* _About this exercise_:
Reproduce the text of the material below word for word, line by line, leaving out the pictures.

* _Provided information_:

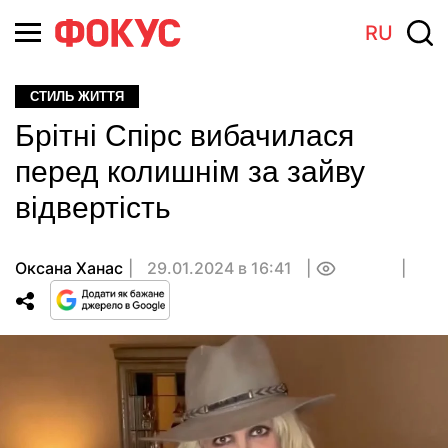
RU
СТИЛЬ ЖИТТЯ
Брітні Спірс вибачилася
перед колишнім за зайву
відвертість
Оксана Ханас
29.01.2024 в 16:41
0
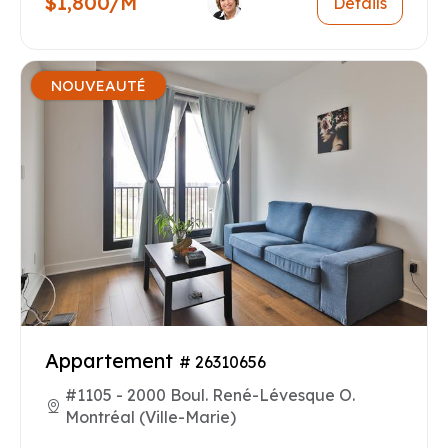
$1,800/M
Détails
NOUVEAUTÉ
Appartement
# 26310656
#1105 - 2000 Boul. René-Lévesque O.
Montréal (Ville-Marie)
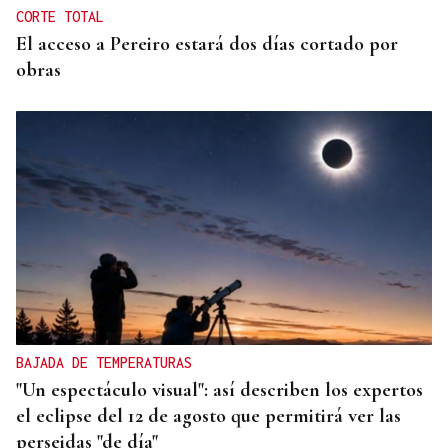
CORTE TOTAL
El acceso a Pereiro estará dos días cortado por
obras
BAJADA DE TEMPERATURAS
"Un espectáculo visual": así describen los expertos
el eclipse del 12 de agosto que permitirá ver las
perseidas "de día"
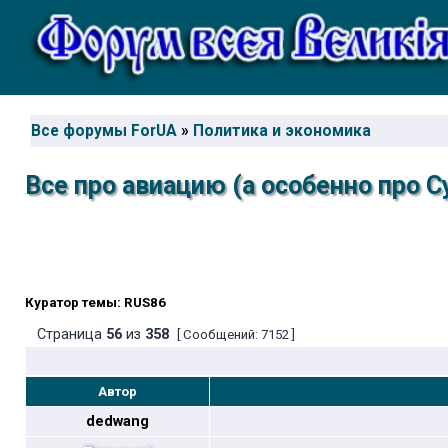
Все форумы ForUA
»
Политика и экономика
Все про авиацию (а особенно про 
Куратор темы: RUS86
Страница
56
из
358
[ Сообщений: 7152 ]
Автор
dedwang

* _Solution to the problem_:
RU
СТИЛЬ ЖИТТЯ
Брітні Спірс вибачилася
перед колишнім за зайву
відвертість
Оксана Ханас
29.01.2024 в 16:41
0
$1,800/M
Détails
NOUVEAUTÉ
Appartement
# 26310656
#1105 - 2000 Boul. René-Lévesque O.
Montréal (Ville-Marie)
CORTE TOTAL
El acceso a Pereiro estará dos días cortado por
obras
BAJADA DE TEMPERATURAS
"Un espectáculo visual": así describen los expertos
el eclipse del 12 de agosto que permitirá ver las
perseidas "de día"
Все форумы ForUA
»
Политика и экономика
Все про авиацию (а особенно про 
Куратор темы: RUS86
Страница
56
из
358
[ Сообщений: 7152 ]
Автор
dedwang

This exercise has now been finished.